_SET TASK 1:_ Please reproduce, line for line, the organism naming rows that follow the engine degradation text, leaving out the pictures.

_PAGE EXTRACT:_
-=-=-
To enable real-time performance monitoring and degradation assessment of aircraft engines， a digital-twin-based methodology for real-time monitoring and evaluation of engine performance degradation is proposed. A performance digital twin architecture was designed and implemented by integrating Long Short-Term Memory （LSTM） recurrent neural networks with the engine’s physical structural configuration. Baseline models of the performance digital twin were established using flight parameter data from the initial operational flights of an engine. The model demonstrates high-fidelity simulation capabilities for replicating the engine’s performance across diverse flight conditions. By feeding real-time operational parameters and flight state data into the baseline model， the real-time performance metrics of a pristine （non-degraded） engine under current operating conditions are simulated. Comparative analysis between simulated outputs and actual sensor measurements enables quantitative assessment of the engine’s instantaneous performance degradation. A case study involving 185 flight cycles validated the framework： Baseline models constructed from the first three flights achieved mean absolute relative errors below 0.98%， 0.94%， and 1.89% for rotational speed， pressure， and temperature predictions， respectively， with single-point inference time under 0.14 milliseconds， confirming the reliability of real-time digital twinning. The degradation assessment results of this method align well with traditional methods， demonstrating significant feasibility and advantages.
-=-=-
Data entries:
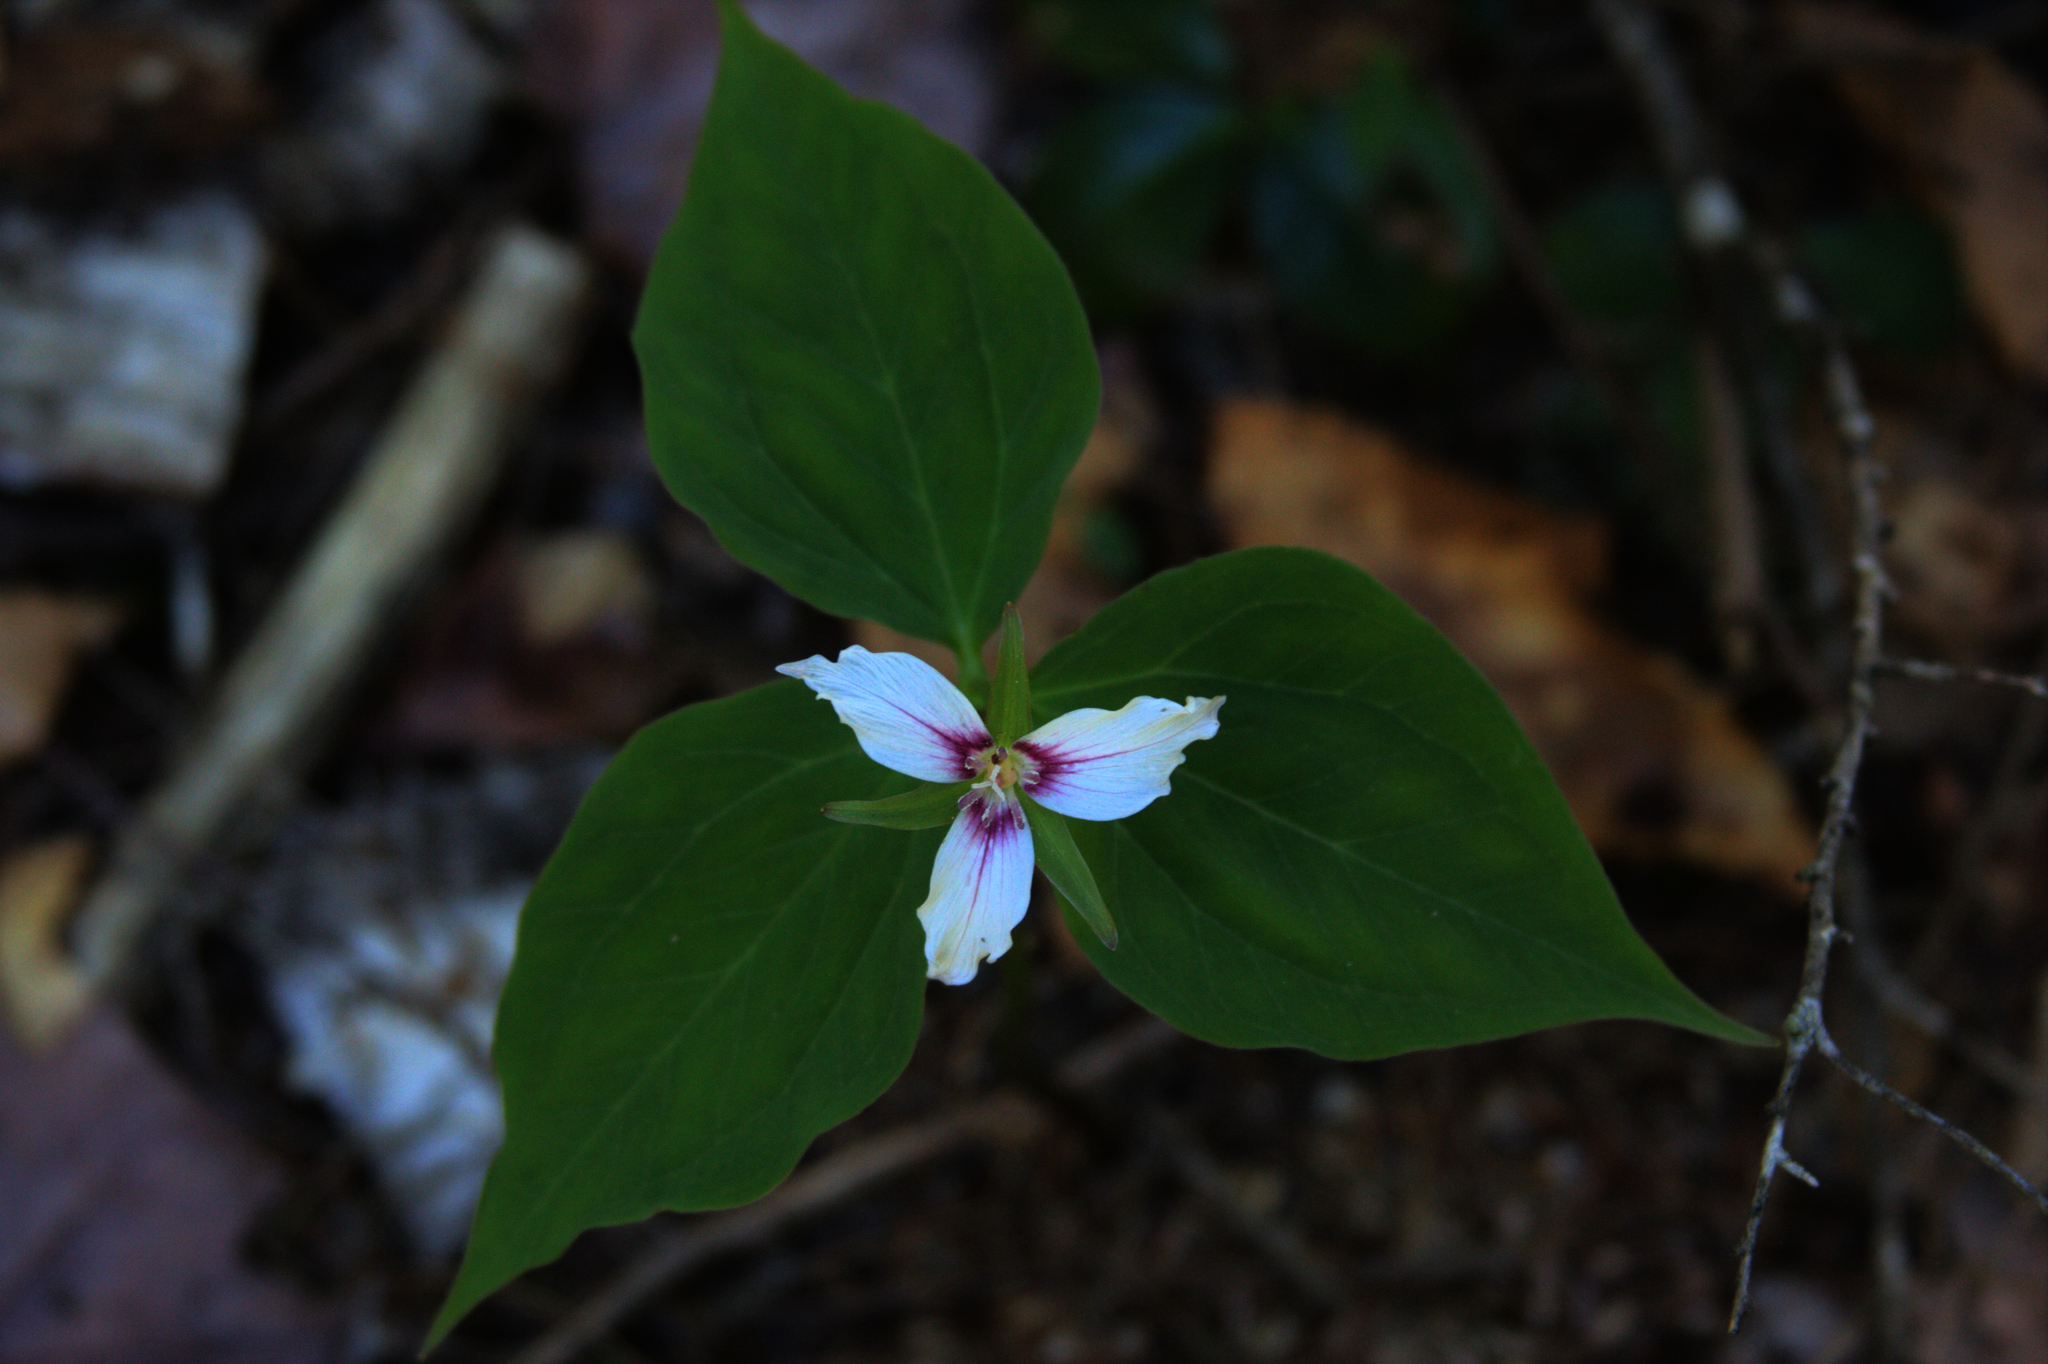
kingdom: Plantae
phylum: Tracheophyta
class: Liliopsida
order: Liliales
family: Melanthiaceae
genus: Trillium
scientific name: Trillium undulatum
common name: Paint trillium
-=-=-
_SET TASK 2:_ Transcribe the entire engine degradation text above without any changes.

_EXERCISE SOLUTION 1:_
kingdom: Plantae
phylum: Tracheophyta
class: Liliopsida
order: Liliales
family: Melanthiaceae
genus: Trillium
scientific name: Trillium undulatum
common name: Paint trillium

_EXERCISE SOLUTION 2:_
To enable real-time performance monitoring and degradation assessment of aircraft engines， a digital-twin-based methodology for real-time monitoring and evaluation of engine performance degradation is proposed. A performance digital twin architecture was designed and implemented by integrating Long Short-Term Memory （LSTM） recurrent neural networks with the engine’s physical structural configuration. Baseline models of the performance digital twin were established using flight parameter data from the initial operational flights of an engine. The model demonstrates high-fidelity simulation capabilities for replicating the engine’s performance across diverse flight conditions. By feeding real-time operational parameters and flight state data into the baseline model， the real-time performance metrics of a pristine （non-degraded） engine under current operating conditions are simulated. Comparative analysis between simulated outputs and actual sensor measurements enables quantitative assessment of the engine’s instantaneous performance degradation. A case study involving 185 flight cycles validated the framework： Baseline models constructed from the first three flights achieved mean absolute relative errors below 0.98%， 0.94%， and 1.89% for rotational speed， pressure， and temperature predictions， respectively， with single-point inference time under 0.14 milliseconds， confirming the reliability of real-time digital twinning. The degradation assessment results of this method align well with traditional methods， demonstrating significant feasibility and advantages.